Topic Modeling: New Software and a Wrap-up of our NEH-Sponsored Workshop

Topic modeling in (and on) the humanities has been the subject of a number of blog posts and online conversations over the past few weeks, including this article by Andrew Goldstone and Ted Underwood, which provides a very clear introduction to the method and outlines a set of experiments on PMLA, and a series of posts by Jon Goodwin that walk through experiments on texts from JSTOR's Data for Research in useful detail. The comments on these blog posts are well worth reading, along with the parallel discussions on Twitter, such as these responses to a recent question by Matt Burton about appropriate techniques for measuring the similarity of documents or topics.
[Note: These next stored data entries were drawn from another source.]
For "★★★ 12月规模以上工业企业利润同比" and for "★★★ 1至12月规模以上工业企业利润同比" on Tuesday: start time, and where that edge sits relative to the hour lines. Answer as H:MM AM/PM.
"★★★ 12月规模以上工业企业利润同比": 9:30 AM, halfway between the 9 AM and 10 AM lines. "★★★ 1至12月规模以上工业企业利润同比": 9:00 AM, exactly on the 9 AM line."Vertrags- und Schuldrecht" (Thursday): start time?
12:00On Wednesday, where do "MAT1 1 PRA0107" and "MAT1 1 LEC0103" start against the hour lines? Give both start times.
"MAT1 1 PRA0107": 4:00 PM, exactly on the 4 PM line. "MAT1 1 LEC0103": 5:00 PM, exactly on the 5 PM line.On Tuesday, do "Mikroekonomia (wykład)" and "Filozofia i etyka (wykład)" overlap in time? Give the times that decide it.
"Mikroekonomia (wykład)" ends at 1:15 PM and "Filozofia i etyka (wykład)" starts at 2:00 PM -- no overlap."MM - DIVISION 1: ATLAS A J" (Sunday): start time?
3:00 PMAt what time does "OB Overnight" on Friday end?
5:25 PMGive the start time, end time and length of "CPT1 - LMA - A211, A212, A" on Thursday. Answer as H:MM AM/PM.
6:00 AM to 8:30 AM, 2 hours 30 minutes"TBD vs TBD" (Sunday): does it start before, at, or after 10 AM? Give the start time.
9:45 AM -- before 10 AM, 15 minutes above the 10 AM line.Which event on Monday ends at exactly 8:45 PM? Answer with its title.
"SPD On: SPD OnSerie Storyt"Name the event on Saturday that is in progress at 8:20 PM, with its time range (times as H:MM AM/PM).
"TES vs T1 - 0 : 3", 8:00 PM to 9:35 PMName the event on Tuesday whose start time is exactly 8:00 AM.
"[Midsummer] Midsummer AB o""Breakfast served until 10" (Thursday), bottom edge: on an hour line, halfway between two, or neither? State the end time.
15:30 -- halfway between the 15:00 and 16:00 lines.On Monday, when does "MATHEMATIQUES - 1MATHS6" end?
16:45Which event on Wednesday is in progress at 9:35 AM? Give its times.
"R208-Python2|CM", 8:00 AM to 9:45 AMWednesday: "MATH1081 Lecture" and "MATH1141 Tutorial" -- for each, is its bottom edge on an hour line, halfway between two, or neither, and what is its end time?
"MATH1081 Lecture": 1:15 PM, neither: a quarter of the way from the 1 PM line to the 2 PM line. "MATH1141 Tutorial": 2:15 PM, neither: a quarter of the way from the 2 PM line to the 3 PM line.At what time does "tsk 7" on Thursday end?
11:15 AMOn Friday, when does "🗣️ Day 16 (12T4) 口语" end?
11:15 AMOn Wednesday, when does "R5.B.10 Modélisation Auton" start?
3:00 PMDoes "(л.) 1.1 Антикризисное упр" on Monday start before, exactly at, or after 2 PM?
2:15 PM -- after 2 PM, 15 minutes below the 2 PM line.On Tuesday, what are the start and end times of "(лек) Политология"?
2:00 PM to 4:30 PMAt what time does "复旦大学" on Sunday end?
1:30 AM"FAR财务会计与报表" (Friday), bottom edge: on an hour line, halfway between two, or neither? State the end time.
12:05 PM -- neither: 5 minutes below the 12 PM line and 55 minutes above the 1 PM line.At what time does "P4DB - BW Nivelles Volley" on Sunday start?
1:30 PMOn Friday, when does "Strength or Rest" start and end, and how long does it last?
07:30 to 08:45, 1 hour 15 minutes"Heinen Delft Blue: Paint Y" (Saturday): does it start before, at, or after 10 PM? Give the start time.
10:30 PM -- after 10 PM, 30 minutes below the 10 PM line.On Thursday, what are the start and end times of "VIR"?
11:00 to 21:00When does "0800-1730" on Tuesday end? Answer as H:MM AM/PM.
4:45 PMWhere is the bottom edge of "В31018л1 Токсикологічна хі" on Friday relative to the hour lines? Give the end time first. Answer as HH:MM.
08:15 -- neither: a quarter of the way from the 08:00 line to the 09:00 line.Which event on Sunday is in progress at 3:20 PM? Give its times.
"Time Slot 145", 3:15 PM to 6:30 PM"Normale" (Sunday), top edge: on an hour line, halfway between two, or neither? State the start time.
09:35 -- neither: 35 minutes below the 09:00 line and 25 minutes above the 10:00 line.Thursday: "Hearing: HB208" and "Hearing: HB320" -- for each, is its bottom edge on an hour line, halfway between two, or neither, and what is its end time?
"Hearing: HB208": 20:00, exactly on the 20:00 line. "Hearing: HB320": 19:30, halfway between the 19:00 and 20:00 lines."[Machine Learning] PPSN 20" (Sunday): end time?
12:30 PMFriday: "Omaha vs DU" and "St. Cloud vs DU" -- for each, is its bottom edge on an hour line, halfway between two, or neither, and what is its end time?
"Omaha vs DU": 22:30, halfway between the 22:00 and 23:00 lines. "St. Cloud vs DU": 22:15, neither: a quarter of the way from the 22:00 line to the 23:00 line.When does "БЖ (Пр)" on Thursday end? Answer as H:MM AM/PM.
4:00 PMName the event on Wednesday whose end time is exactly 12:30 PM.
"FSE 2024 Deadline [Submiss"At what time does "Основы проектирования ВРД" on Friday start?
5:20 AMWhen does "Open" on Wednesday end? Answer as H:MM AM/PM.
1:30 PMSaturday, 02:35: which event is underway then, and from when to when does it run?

Both Jon and Matt were participants at MITH's NEH-funded topic modeling workshop last month, and Jennifer Guiliano and I would like to thank all of the speakers and attendees once more, and to point again to some of the many follow-up blog posts and other documents that came out of the workshop (please comment or contact me if I've missed something you've written that you'd like to see listed here):

Some reflections by Thomas Padilla
A wrap-up by Sarita Alami
Some questions by Trevor Owens (who was not at the workshop, although many of the commenters on this post were)
A collection of Tweets by Scott Kleinman
And another set by Natalia Cecire, with a focus on issues of labor
Detailed notes by Brian Croxall
A Digital Dialogue at MITH by Lisa Rhody on the use of topic modeling in her dissertation project

We'd also like to announce a small topic modeling library and toolkit that MITH is releasing and will continue to develop over the next few months. This library is written in the Scala programming language and currently serves primarily as a lightweight wrapper for MALLET. It pulls together bits of functionality and code that we at MITH found ourselves developing for various projects with a topic modeling component, including a graduate course project on the Gothic novel and science fiction, Lisa Rhody's work on ekphrastic poetry, Amanda Visconti's work on visualizing Digital Humanities Quarterly, and the Foreign Literatures in America project.

One simple piece of functionality that we've found widely useful is a command-line tool that exports data from a model file generated by MALLET to a spreadsheet that can be opened in Excel or LibreOffice. While Excel is in many ways a less sophisticated data analysis platform than tools like R, it is widely used and has a relatively shallow learning curve. For example, this tool has allowed us to train a topic model and hand the results as a spreadsheet to a group of undergraduate students, who can then easily identify the documents in their corpus most strongly associated with a particular topic, or find the documents that are most similar (according to the topic model) to a particular text they are reading.

The project currently doesn't go out of its way to insulate users from the command line, but it is designed to be easy to install and use. It relies on the Maven build tool to manage dependencies, so you can run MALLET's topic modeling engine (with reasonable defaults) without manually installing MALLET on your machine, for example. If you're on a Mac with OS X, you already have Maven installed, and if you run Windows or Linux the installation process of installing Maven is fairly painless and straightforward.

If you're curious about topic modeling and are willing to roll up your sleeves and open a terminal, we'd encourage you to click the link above and try out this software. This is very much a work in progress, so let us know about features you'd like to see—either in a comment here or by creating a new issue in the GitHub repository—and we'll do our best to get them implemented. And watch this space—in the spring we'll be launching a sandbox environment that will allow users to run MALLET and other topic modeling tools without installing any software on their local machine.